Jessica Rose, PhD,
Associate Professor, Department of Orthopedic Surgery
Stanford University
Dr. Rose is a Professor in the department of Orthopaedic Surgery at Stanford University and directs the Motion & Gait Analysis Lab at Lucile Packard Children’s Hospital at Stanford, a multidisciplinary diagnostic service for patients with walking disorders and upper limb movement deficits. Her research investigates neonatal neuroimaging and perinatal risk factors in relation to neurodevelopment and gait in preterm children and examines neuromuscular mechanisms underlying motor deficits in cerebral palsy. Previous research investigated energy cost of walking, muscle pathology, postural balance, and neuromuscular activation in cerebral palsy. Dr. Rose served on the NIH Taskforce on Childhood Motor Disorders, chaired the Research Committee of the American Academy for Cerebral Palsy and Developmental Medicine (AACPDM), and serves on the AACPDM Steering Committee to develop common data elements (CDE) for cerebral palsy. She is on the Board of Directors of the Society for Brain Mapping and Therapeutics (SBMT). Her research reinforced an appreciation for the potential transformative impact of neuromuscular electrical stimulation (NMES) to improve motor deficits in cerebral palsy. She leads a Research Network on multichannel NMES-assisted gait for children with cerebral palsy. Dr. Rose is co-editor of Human Walking 3rd Edition, (Rose J and Gamble JG, Eds, Lippincott, WilIiams, and Wilkins 2006) a multidisciplinary perspective on human walking and gait analysis.

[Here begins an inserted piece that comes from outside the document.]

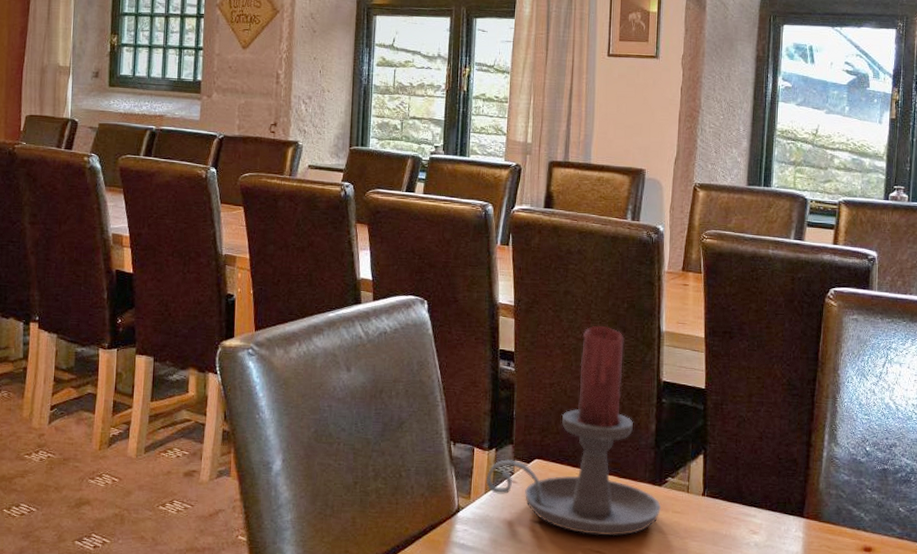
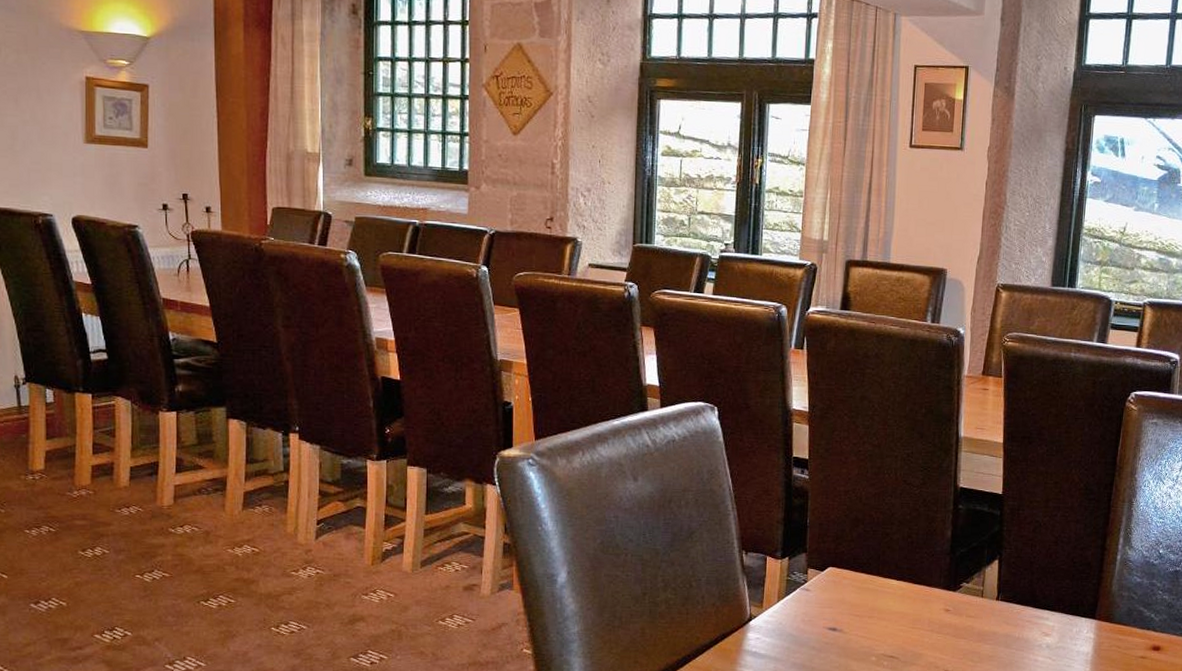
candle holder: present [486,325,662,536] -> none [779,431,956,641]

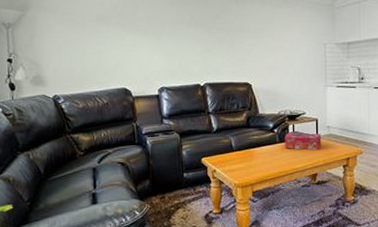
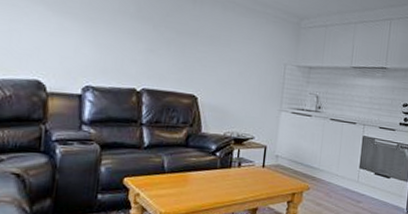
tissue box: present [285,132,321,151] -> none [226,158,268,182]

Neuromuscular deficits and gait analysis in cerebral palsy: Applications for artificial walking technologies
Cerebral palsy is the most common childhood disability, affecting approximately 3/1000 children in the general population and 15% of very-low-birth-weight preterm children. Although the initial brain injury is non-progressive, musculoskeletal impairments and functional limitations are progressive. Flexed-knee gait, a common walking disorder in children with CP (Wren et al, 2005), limits mobility, causes fatigue, and typically worsens over time, with many children loosing independence in functional mobility as teenagers and adults (Bell et al, 2002; Hanna et al, 2009; Kerr et al, 2011, Rosenbaum et al, 2002). Spastic CP is characterized by short muscle-tendon length and interrelated neuromuscular deficits including muscle weakness, spasticity, and impaired selective motor control (Rose et al, 2010). Affected muscles in CP have reduced neuromuscular activation and inability to sufficiently recruit and drive motor-units at higher firing rates (Rose et al, 2005). Flexed-knee gait in CP can arise from short and spastic hip and knee flexors or weak hip and ankle extensors. In young children, flexed-knee causes abnormal mechanical loads across the hip and knee that contribute to bone deformities and a permanently flexed and rotated gait (Steele et al, 2011). To date, surgical and pharmaceutical treatment of gait deficits offer only partial improvement, thus, most ambulatory children with CP have difficulty walking. More effective treatments for gait deficits in CP are needed at an early age, when there is optimal neuronal plasticity, rapid musculoskeletal growth and a greater likelihood of preventing musculoskeletal deformities.
Emerging artificial walking technologies have potential to significantly improve gait in CP. Previous research suggests that neuromuscular electrical stimulation (NMES) applied during gait may normalize walking patterns and improve muscle physiology and strength in children with CP (Wright et al, 2012; Damiano et al, 2013). Multichannel NMES-assisted gait in children with CP was found to reduce need for orthopaedic surgery (Johnston et al, 2004). However, NMES systems designed to improve walking require further development to deliver optimal activation patterns using variable-frequency trains (Binder-Macleod, 2005; Lee, 2000), and feedback control for step initiated activation. A systematic approach to NMES-assisted gait for children with CP can utilize gait analysis and musculoskeletal modeling to identify NMES patterns for optimal neuroprosthetic affects that promote hip and knee extension during stance and sufficient knee excursion in swing. Alternating on-off NMES protocols apply a distributive learning model to enhance muscle memory and longer-term neurotherapeutic affects. Outcome assessment can include the Gait Deviation Index based on 3D kinematics (Schwartz & Rozulmalski, 2008). For children with CP, treatment with NMES may improve gait patterns and muscle physiology, reducing growth-related deformities and the need for surgery.